# Brief
Please rewrite the listing below with "markers" changed to "crayons" everywhere and nothing else altered. Leave out the pictures.

— START Record set —

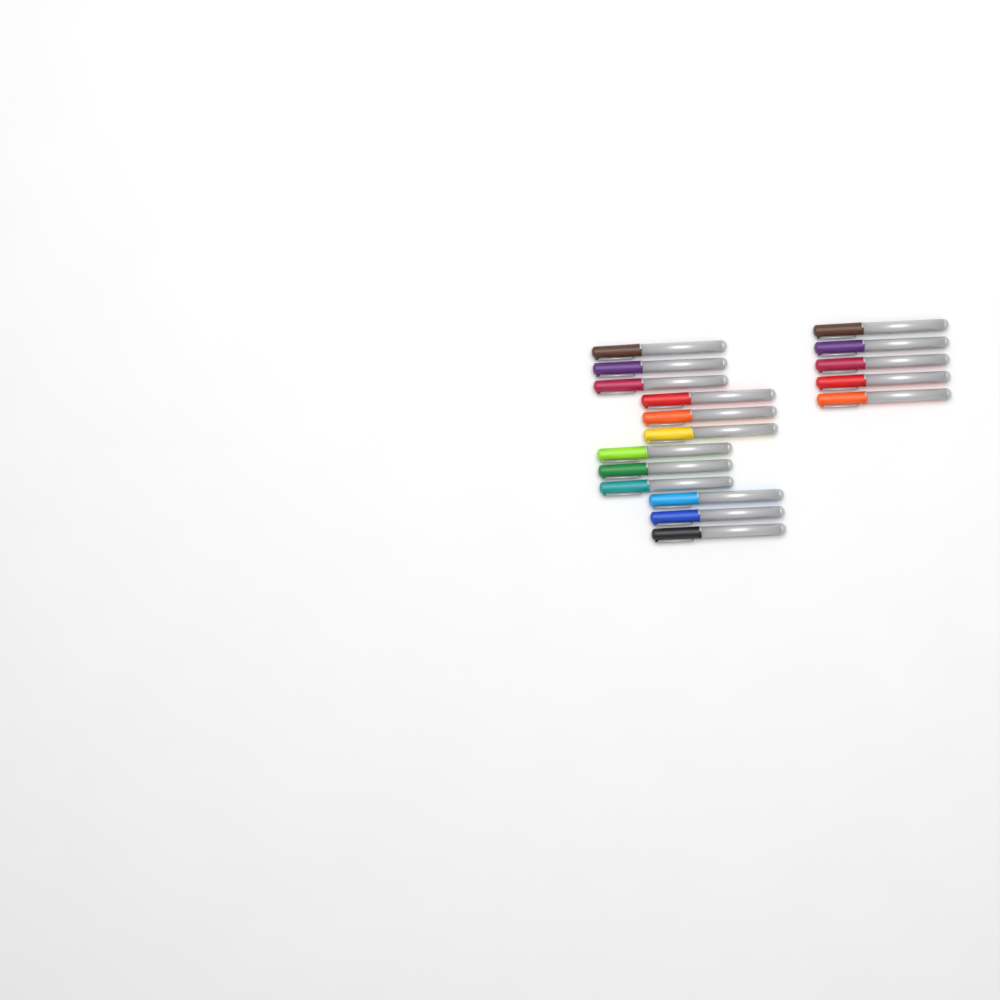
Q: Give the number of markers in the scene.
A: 17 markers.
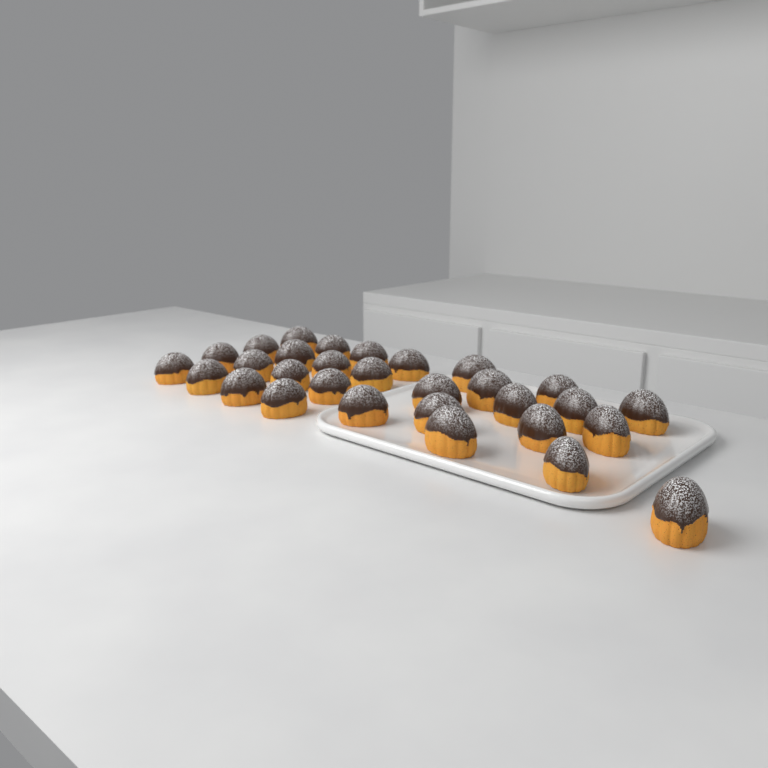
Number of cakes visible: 30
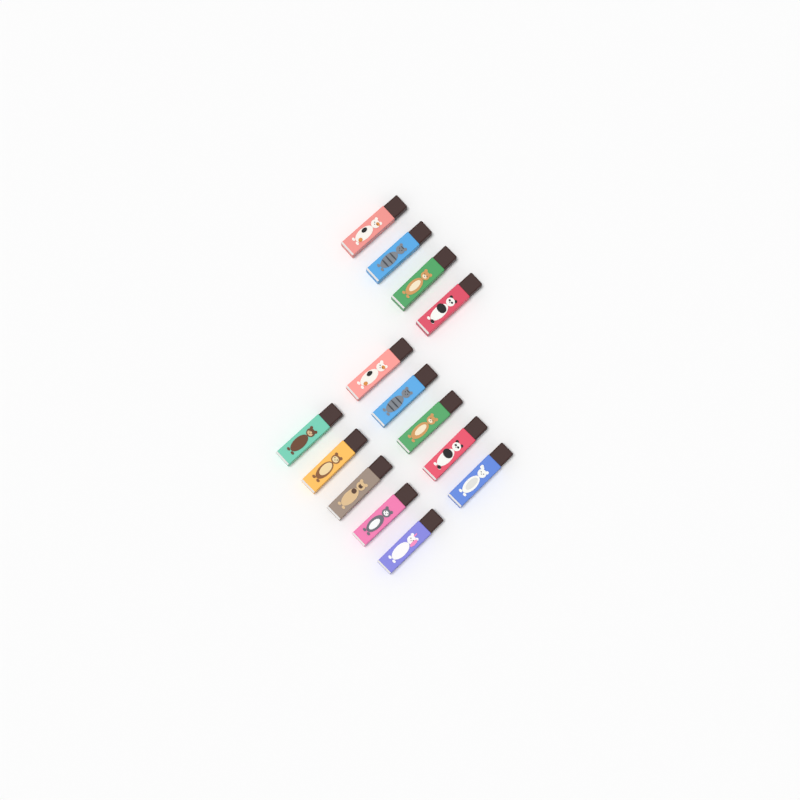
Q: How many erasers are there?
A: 14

— END Record set —

# The output
Q: Give the number of crayons in the scene.
A: 17 crayons.
Number of cakes visible: 30
Q: How many erasers are there?
A: 14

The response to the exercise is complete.